“Baby should sleep through the night”.
Not true. Newborn babies should NOT be sleeping through the night.
Some basic science to the rescue. It is sleep cycles that wire the brain, that leads to healthy development and learning. A sleep cycle is about one hour, and whether it is the fetus in the womb, newborn, toddlers or in ourselves as adults, the sleep cycle is always one hour (plus minus a little).
The newborn baby and the “neonate” (a baby under one month), needs to eat as well as wire its brain, and so the hourly feeding and the hourly sleeping synchronise, and all is happy. Well, perhaps not for mother …
During the normal course of development, round about three months (sometimes two, or four) a diurnal rhythm becomes established in the brain, where melatonin and cortisol start going up and down in a daily rhythm, called circadian. This develops by itself governed by a single gene!
Now, on this daily pattern, sleep cycles can start to block together. Round about this age, the baby has grown, and needs two milk ejection reflexes, it might get this from the same oxytocin release taking some from both sides. Or it might take it from the same breast spending longer to get a second flow. In the process the stomach grows and can expand a little more, and so the baby may “cluster feed” in the evening, and then join two sleep cycles. After a while it may join a third, and even a fourth.
By six months, (anywhere between 3 and 12), most infants have a pattern that is similar to adults. Most adults have a first half of the night sleep block which consists of two or three or four cycles of deep (quiet) sleep blocked together, protected by melatonin and growth hormone. The second half of the night has a different sleep pattern, where cortisol is high, this sleep cycle has more time in REM (Rapid Eye Movement sleep). This is important for emotional brain wiring.
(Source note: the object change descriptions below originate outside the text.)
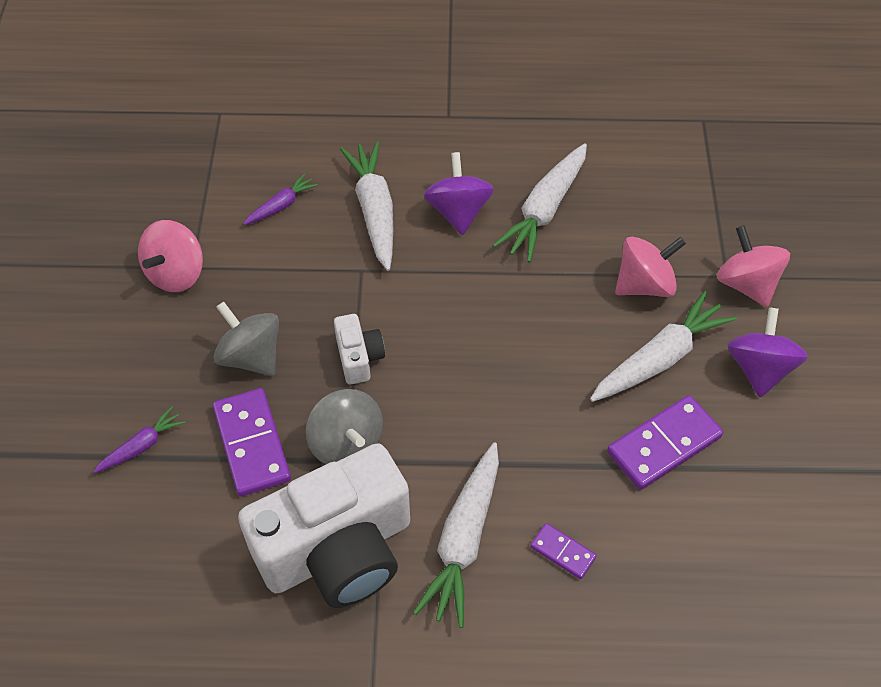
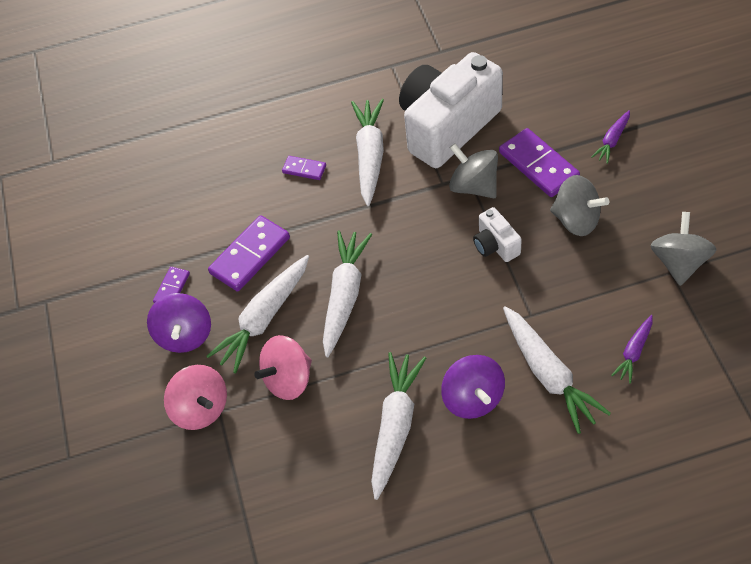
camera: 170 degrees right, 0 degrees up
(176, 273) = (679, 262): pink spinning top -> grey spinning top
(557, 354) = (345, 296): none -> white carrot
(772, 433) = (172, 288): none -> purple domino

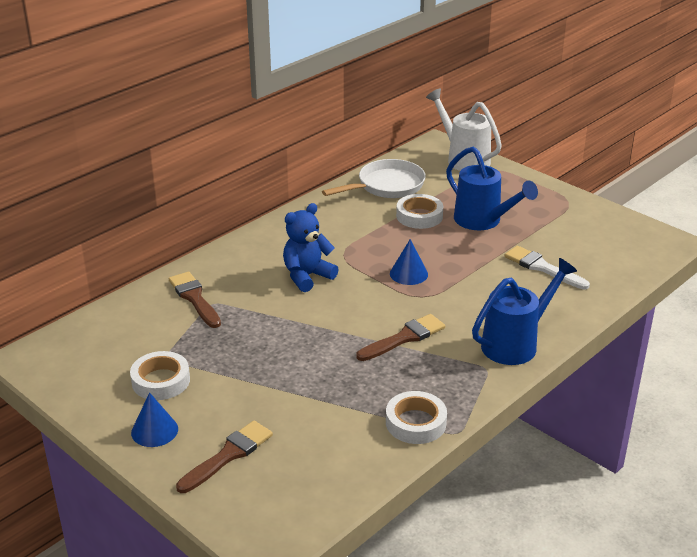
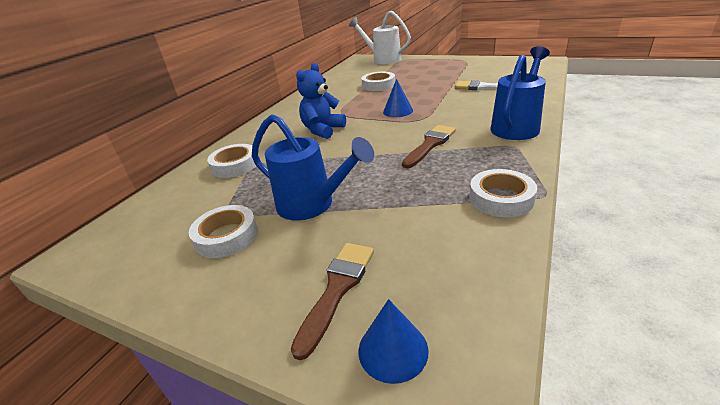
camera: 15 degrees left, 0 degrees up
(154, 430) = (236, 289): blue cone -> blue cone (393, 350)
(194, 298) = (235, 165): brown brush -> white tape
(387, 186) = (345, 78): white pan -> none
(483, 221) = (422, 78): blue watering can -> blue watering can (312, 205)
So we should never “force” a baby to sleep through the night. We can use the same conditioning that is used for laboratory rats to make the baby learn to sleep through the night. Actually, it is not sleeping through the night, it is spending a lot of time awake, but it is learnt that it useless to cry and seek attention, to keep its misery and loneliness to itself.
“There’s no harm in a child crying: the harm is done only if his cries aren’t answered … If you ignore a baby’s signal for help, you don’t teach him independence… What you teach him is that no other human being will take care of his needs.” Dr Lee Salk.